#### Task:
Return the portion of the festival text starting at "Special attention is" and ending at "and national consciousness.", copied word for word.

* START Page *

Festival
Archive of Light is an international photography festival marking the 200th anniversary of the first photographic print. Conceived as a visual journey through time, the festival explores how light has shaped the evolution of photography – from its earliest documentary beginnings to the diverse artistic and conceptual practices of today.

Structured around seven thematic chapters, or “formulas of light”, the festival traces how photography has continually transformed the way we see and understand the world: from the act of witnessing to the artistic gesture, from the documentation of architecture to the decisive moment that captures human intuition.

But Archive of Light is more than a series of exhibitions – it is a living platform for exchange, reflection, and creative dialogue. Through lectures, workshops, masterclasses, and photographic expeditions, the festival invites audiences to move beyond passive observation and become active participants – researchers, collaborators, and co-authors in the story of photography itself.

Special attention is devoted to Belarusian photography, presented in dialogue with the wider European tradition while preserving its unique voice and cultural identity. The festival demonstrates that photography has never been merely a technical process: it is a form of memory, a tool for historical reflection, and a mirror of collective and national consciousness.

* END Page *
* START Dataset section *

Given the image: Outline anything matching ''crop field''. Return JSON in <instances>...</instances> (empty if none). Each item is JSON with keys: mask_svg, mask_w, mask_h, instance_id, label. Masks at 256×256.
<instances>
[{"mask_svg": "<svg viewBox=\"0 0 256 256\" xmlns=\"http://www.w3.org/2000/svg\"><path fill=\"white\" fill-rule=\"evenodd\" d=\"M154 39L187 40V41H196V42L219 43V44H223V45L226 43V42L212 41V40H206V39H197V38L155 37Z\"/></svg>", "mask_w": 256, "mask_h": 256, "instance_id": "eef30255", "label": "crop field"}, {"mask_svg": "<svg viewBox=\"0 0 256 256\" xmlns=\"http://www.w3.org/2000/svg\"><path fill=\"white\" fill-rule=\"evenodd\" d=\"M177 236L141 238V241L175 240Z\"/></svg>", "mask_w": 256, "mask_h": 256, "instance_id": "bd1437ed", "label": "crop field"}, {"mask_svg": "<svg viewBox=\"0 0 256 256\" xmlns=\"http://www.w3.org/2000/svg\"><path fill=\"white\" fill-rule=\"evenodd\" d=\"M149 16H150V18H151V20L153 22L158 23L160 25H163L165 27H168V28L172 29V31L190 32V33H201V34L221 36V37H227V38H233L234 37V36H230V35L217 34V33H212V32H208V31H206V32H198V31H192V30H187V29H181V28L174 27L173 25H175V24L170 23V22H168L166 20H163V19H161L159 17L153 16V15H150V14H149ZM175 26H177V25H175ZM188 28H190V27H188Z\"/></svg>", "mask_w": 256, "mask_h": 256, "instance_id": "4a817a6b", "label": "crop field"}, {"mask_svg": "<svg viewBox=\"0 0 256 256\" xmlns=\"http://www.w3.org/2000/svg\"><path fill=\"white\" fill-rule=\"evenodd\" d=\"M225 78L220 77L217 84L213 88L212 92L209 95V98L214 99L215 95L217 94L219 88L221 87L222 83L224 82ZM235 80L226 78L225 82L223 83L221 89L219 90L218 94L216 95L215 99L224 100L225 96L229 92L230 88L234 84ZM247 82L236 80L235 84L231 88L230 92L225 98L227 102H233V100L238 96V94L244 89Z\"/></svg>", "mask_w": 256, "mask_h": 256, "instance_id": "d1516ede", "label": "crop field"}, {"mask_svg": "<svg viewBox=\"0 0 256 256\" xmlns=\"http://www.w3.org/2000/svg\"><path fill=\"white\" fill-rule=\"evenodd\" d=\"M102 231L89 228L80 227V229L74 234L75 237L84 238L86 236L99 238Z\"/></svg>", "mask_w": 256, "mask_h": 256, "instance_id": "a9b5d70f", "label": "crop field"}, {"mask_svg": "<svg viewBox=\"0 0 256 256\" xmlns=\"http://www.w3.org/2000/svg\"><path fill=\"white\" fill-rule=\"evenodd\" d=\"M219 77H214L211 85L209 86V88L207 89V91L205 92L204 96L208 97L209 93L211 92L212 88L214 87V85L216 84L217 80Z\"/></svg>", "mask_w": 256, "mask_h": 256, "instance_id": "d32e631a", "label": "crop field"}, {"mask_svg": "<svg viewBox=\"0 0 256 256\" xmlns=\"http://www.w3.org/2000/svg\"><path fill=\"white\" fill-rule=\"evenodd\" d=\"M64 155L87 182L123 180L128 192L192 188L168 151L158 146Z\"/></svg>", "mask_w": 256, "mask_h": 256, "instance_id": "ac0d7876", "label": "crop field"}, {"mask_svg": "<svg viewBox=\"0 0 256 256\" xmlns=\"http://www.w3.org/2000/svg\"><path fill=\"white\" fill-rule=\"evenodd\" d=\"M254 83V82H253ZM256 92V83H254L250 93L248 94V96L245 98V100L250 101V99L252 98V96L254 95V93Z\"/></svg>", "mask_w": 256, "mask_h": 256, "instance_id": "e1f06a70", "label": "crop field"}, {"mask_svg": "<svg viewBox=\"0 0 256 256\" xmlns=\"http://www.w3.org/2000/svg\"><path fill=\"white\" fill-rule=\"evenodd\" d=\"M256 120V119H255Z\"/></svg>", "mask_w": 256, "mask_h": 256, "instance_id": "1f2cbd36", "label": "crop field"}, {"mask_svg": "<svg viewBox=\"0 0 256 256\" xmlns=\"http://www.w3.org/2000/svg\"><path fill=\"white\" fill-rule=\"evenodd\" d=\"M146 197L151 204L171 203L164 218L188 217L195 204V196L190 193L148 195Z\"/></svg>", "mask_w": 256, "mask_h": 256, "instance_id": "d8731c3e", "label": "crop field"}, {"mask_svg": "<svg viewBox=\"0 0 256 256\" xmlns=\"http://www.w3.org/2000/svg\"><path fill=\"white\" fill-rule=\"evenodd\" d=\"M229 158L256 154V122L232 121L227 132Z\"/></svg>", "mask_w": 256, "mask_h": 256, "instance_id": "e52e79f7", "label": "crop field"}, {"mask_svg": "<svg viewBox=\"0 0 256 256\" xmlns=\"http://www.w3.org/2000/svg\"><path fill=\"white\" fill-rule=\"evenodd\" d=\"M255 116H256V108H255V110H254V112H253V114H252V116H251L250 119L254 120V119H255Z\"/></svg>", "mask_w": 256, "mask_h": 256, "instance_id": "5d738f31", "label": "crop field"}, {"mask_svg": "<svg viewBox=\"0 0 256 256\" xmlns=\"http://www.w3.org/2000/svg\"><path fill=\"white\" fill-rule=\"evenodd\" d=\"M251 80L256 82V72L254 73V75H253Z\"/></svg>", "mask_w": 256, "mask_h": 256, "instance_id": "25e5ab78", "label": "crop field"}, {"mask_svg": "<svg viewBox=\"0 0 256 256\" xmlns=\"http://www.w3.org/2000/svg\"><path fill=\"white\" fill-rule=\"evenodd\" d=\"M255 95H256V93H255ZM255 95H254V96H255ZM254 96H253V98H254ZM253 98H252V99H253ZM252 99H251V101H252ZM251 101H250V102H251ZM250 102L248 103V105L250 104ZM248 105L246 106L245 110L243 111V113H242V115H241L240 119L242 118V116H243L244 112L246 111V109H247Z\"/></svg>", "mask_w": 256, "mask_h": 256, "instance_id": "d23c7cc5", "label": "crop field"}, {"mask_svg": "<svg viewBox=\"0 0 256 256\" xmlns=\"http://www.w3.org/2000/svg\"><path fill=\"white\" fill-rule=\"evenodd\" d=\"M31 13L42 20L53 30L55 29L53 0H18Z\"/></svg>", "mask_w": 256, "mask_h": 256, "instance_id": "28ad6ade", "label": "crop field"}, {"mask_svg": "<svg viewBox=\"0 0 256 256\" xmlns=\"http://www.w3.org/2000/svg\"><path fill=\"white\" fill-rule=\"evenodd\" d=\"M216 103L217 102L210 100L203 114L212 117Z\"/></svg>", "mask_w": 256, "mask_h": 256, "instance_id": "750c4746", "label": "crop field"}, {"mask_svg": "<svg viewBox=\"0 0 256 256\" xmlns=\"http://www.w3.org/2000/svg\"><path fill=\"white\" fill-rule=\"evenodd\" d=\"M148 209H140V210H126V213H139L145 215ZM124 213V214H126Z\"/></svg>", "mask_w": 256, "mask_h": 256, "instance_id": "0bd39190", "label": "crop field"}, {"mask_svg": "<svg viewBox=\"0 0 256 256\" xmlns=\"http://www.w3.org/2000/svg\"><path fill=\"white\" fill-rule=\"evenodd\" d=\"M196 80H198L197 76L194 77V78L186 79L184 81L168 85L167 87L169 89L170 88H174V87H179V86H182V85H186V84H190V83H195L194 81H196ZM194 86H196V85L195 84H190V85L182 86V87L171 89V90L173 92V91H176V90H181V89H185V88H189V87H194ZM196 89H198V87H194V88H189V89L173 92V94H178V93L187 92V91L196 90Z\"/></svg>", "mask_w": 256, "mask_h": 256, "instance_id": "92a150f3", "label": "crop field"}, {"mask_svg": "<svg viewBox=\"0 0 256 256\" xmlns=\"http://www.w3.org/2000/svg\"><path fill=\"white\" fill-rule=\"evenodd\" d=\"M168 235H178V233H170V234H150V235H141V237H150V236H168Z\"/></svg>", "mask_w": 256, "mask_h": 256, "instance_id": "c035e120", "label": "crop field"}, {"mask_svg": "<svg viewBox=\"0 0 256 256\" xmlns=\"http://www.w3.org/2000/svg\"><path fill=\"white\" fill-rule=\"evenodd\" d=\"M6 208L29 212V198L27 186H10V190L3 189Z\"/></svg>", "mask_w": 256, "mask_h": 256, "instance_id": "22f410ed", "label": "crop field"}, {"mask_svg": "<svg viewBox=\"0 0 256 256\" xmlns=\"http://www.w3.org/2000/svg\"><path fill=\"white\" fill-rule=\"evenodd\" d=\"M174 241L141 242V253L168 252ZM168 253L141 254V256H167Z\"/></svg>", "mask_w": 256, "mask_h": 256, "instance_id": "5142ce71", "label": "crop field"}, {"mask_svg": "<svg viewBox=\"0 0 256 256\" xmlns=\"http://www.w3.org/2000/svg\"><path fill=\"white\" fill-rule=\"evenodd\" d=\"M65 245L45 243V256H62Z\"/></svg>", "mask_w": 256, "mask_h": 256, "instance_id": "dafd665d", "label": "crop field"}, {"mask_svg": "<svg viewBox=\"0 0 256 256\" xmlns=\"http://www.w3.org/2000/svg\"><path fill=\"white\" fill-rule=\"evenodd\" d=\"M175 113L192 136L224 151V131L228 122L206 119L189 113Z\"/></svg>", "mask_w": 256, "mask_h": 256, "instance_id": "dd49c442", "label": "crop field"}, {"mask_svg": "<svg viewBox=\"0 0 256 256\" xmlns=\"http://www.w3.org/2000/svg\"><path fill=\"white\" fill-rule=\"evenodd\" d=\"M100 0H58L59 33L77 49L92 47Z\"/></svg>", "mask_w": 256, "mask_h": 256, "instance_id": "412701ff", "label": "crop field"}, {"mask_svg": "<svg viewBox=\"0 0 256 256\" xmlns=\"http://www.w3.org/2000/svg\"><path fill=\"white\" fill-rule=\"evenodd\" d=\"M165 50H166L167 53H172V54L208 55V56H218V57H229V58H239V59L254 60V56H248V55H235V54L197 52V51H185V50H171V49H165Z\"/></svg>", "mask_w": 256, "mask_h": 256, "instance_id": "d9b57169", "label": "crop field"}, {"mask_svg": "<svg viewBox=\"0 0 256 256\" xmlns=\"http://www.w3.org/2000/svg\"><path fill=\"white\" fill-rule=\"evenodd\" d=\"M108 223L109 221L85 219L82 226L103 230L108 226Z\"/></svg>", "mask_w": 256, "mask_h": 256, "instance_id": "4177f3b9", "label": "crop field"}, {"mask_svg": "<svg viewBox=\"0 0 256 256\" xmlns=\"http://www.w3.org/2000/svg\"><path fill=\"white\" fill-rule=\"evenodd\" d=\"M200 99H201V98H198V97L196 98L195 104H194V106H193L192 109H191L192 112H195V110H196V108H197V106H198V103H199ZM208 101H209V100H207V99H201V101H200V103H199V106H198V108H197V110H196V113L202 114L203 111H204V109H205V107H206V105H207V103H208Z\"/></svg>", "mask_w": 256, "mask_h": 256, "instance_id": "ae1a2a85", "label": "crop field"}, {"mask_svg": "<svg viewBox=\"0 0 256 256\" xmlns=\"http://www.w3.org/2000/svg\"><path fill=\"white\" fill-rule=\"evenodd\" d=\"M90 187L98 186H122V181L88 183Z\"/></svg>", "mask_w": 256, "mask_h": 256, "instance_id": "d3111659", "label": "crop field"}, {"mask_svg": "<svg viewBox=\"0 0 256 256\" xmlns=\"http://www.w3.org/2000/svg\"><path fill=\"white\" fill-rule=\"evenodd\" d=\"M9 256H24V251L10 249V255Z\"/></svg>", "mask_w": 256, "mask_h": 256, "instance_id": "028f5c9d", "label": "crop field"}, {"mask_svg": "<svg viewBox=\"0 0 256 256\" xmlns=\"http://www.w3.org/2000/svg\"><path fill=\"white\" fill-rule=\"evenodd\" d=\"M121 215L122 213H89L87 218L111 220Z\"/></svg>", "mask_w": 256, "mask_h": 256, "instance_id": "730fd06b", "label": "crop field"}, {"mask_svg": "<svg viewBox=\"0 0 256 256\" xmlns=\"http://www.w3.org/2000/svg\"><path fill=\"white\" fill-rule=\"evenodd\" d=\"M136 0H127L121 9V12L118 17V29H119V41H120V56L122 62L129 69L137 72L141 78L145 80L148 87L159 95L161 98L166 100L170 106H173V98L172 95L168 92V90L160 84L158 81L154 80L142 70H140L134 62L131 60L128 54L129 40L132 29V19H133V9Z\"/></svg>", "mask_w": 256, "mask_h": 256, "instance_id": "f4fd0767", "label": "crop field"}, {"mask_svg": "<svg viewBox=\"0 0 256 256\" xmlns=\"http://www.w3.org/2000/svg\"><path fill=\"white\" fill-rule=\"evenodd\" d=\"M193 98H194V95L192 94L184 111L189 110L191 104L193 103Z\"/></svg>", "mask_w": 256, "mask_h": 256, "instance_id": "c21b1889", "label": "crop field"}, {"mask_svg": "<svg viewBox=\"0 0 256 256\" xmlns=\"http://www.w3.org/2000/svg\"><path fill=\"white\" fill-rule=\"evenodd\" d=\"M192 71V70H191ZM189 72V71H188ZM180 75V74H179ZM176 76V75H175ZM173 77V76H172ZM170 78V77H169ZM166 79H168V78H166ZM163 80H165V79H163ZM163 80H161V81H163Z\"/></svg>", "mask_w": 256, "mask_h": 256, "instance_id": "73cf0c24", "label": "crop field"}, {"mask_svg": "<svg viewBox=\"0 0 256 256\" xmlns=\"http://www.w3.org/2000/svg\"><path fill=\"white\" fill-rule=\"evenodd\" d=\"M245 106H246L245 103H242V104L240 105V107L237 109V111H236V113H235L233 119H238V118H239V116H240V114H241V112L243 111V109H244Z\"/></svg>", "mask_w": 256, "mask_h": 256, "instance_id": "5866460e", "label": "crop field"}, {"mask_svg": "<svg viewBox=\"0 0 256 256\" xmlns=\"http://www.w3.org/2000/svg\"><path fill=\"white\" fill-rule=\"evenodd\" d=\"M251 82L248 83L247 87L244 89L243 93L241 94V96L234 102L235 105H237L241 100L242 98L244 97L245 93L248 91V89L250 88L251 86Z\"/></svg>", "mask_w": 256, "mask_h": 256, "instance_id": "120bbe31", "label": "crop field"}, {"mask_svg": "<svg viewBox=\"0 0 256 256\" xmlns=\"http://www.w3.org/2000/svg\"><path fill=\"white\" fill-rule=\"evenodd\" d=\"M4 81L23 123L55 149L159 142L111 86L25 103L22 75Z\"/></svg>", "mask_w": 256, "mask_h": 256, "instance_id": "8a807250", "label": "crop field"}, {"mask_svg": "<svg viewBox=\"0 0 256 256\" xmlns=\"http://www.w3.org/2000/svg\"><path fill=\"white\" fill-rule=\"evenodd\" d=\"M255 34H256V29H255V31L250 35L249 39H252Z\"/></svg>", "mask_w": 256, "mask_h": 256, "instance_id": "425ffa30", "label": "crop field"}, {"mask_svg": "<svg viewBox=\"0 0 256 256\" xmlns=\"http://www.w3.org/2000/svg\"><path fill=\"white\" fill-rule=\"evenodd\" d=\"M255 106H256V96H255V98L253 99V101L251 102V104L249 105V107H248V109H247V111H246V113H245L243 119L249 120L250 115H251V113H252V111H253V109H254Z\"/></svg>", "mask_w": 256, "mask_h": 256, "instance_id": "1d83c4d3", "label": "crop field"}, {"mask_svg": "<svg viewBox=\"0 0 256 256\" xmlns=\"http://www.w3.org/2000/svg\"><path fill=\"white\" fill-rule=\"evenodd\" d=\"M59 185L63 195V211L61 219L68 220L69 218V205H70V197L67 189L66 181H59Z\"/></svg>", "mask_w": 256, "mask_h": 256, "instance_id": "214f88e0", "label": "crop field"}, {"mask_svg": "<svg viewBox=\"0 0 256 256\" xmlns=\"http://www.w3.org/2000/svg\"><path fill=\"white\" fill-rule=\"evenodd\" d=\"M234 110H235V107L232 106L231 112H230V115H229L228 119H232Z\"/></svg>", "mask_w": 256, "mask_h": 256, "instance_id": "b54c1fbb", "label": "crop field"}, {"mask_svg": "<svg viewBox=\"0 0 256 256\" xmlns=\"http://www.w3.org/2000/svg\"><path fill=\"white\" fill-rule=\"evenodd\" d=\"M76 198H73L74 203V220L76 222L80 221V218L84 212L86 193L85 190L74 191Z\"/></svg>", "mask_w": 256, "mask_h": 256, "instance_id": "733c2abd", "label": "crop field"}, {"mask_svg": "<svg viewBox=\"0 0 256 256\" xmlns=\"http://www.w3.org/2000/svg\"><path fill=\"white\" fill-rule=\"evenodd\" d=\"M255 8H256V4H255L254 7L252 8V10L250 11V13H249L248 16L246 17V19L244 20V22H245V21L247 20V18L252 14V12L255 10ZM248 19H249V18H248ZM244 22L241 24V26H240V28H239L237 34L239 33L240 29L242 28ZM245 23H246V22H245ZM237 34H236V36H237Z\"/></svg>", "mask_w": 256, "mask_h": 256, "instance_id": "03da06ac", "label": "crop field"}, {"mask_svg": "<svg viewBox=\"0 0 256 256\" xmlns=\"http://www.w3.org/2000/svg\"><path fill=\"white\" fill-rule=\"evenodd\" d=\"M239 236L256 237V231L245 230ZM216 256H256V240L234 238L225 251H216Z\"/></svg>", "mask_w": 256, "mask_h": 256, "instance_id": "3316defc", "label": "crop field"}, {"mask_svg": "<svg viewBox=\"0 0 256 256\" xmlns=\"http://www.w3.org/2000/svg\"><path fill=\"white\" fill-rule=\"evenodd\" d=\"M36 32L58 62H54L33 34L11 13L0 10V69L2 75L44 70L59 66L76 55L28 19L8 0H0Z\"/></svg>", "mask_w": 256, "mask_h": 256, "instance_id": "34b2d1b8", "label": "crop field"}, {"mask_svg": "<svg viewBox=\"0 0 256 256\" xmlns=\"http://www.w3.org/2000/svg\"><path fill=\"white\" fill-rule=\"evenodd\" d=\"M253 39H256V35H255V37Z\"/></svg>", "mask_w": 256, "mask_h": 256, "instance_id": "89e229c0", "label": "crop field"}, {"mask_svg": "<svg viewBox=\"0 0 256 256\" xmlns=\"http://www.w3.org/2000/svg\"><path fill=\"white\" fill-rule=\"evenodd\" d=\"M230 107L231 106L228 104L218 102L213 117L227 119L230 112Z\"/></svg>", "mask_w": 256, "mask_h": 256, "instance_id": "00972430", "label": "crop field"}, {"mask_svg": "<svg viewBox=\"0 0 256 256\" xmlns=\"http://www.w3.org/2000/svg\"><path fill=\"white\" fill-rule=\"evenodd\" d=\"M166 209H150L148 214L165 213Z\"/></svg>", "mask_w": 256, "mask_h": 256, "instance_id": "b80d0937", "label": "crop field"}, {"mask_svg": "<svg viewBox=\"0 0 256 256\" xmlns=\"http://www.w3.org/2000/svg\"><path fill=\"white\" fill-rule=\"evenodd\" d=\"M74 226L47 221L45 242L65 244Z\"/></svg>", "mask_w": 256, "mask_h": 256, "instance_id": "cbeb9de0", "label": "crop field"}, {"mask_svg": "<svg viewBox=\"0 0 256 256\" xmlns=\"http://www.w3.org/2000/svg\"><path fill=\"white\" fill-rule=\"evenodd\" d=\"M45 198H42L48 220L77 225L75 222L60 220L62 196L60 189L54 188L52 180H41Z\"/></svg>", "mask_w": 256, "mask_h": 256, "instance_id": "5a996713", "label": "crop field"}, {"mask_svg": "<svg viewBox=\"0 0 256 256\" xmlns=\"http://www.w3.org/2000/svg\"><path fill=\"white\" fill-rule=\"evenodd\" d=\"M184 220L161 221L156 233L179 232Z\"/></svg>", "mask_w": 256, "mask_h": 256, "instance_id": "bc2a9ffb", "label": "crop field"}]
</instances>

* END Dataset section *

#### The solution:
Special attention is devoted to Belarusian photography, presented in dialogue with the wider European tradition while preserving its unique voice and cultural identity. The festival demonstrates that photography has never been merely a technical process: it is a form of memory, a tool for historical reflection, and a mirror of collective and national consciousness.